Universidade de defensa: Universidade de Santiago de Compostela

Fecha de defensa: 20 de maio de 2022

Tribunal:
  1. Ana Pérez González Presidente/a
  2. Francisco Dubert García Secretario
  3. Raquel Menezes Vogal
Departamento:
  1. Departamento de Estatística, Análise Matemática e Optimización

Tipo: Tese

Resumo

This dissertation is focused on the introduction of new statistical methods for data processing and modeling in geolinguistics, specifically, on surnames in Galicia. The document considers two main problems: (i) constructing of surname regions in Galicia and (ii) modeling spatial and spatio-temporal surname patterns in this region. Surnames can be used as a source of information to characterize the population of a region, since the analysis of surnames distribution provides information about population movements.

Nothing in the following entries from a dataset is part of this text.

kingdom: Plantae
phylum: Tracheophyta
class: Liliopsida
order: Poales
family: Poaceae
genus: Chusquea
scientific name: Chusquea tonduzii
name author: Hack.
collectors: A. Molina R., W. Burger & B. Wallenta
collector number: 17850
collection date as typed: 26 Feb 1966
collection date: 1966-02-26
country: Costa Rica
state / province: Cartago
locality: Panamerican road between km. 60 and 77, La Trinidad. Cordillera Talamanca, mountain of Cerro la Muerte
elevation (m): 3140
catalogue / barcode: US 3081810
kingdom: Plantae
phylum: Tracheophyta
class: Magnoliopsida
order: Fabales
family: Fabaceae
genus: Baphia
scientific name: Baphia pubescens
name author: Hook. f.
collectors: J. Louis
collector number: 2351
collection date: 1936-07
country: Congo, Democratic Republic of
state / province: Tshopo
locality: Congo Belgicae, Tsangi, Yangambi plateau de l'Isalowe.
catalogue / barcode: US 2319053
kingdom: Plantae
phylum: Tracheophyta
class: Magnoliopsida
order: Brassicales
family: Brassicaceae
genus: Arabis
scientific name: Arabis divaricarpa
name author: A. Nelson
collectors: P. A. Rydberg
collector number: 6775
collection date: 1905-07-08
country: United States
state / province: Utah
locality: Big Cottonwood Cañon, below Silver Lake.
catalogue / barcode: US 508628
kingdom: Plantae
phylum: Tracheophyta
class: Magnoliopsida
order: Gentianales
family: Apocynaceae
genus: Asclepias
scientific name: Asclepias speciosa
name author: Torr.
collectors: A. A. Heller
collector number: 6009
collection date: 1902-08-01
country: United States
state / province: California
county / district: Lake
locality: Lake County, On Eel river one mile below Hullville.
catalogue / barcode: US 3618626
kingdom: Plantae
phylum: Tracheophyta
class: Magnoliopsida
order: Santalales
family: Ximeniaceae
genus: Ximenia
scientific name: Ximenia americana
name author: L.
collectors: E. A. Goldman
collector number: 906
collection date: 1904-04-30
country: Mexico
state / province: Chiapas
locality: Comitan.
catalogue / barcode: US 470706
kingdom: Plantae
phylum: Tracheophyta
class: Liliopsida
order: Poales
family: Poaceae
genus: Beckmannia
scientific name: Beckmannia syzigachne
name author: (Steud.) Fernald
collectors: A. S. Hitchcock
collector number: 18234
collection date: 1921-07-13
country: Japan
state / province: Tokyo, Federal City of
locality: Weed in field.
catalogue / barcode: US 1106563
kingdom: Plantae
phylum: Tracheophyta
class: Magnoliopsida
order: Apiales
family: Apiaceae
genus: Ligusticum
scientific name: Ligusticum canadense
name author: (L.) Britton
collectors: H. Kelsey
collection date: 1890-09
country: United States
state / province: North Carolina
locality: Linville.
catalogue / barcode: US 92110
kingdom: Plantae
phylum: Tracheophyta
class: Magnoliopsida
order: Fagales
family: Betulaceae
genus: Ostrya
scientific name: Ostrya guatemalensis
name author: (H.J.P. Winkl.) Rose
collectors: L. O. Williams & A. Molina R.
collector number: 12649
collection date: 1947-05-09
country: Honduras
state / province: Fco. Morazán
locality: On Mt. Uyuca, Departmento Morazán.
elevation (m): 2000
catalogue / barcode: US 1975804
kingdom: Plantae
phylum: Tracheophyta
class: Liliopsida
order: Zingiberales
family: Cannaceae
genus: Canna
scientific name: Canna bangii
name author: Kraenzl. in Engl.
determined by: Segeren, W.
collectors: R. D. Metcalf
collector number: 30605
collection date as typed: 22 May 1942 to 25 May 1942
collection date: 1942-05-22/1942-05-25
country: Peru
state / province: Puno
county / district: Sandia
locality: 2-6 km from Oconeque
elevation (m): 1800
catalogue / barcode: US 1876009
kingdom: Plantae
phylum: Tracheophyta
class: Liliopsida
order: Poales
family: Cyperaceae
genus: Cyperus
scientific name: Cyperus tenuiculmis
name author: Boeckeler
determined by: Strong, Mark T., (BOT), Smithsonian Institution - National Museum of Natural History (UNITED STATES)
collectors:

The identification of surname patterns through isonymy measures has been studied by different authors. Although there is a broad literature on the construction of regions of surnames by isonymy measures, methodological advances are scarce in this setting, and most of the proposals are based on classical measures (Lasker, Nei, isonymy between zones are the most usual). Taking into account that the traditional isonymy measures arise as an adjustment of classical biodiversity indexes, the first objective of this project was the adaptation and proposal of new measures of biodiversity in onomastics. Suitable extensions were analyzed, performing simulation studies in order to evaluate their performance in different scenarios. Other biodiversity indices were also reviewed and adapted. In addition, the different research lines within the onomastic context have not taken into account the spatial and spatio-temporal dimension of the surnames evolution. By fixing administrative regions, for example, municipalities, spatial and spatio-temporal methods for count data can be applied in this setting. These methods will be useful for modeling evolution patterns for surnames. Hierarchical modeling were used to meet this goal. In order to fit this type of models in practice, Integrated Nested Laplace Approximation, were explored. Finally, the third objective of this thesis is to produce an open source statistical library, so the different methods will be available for other practitioners.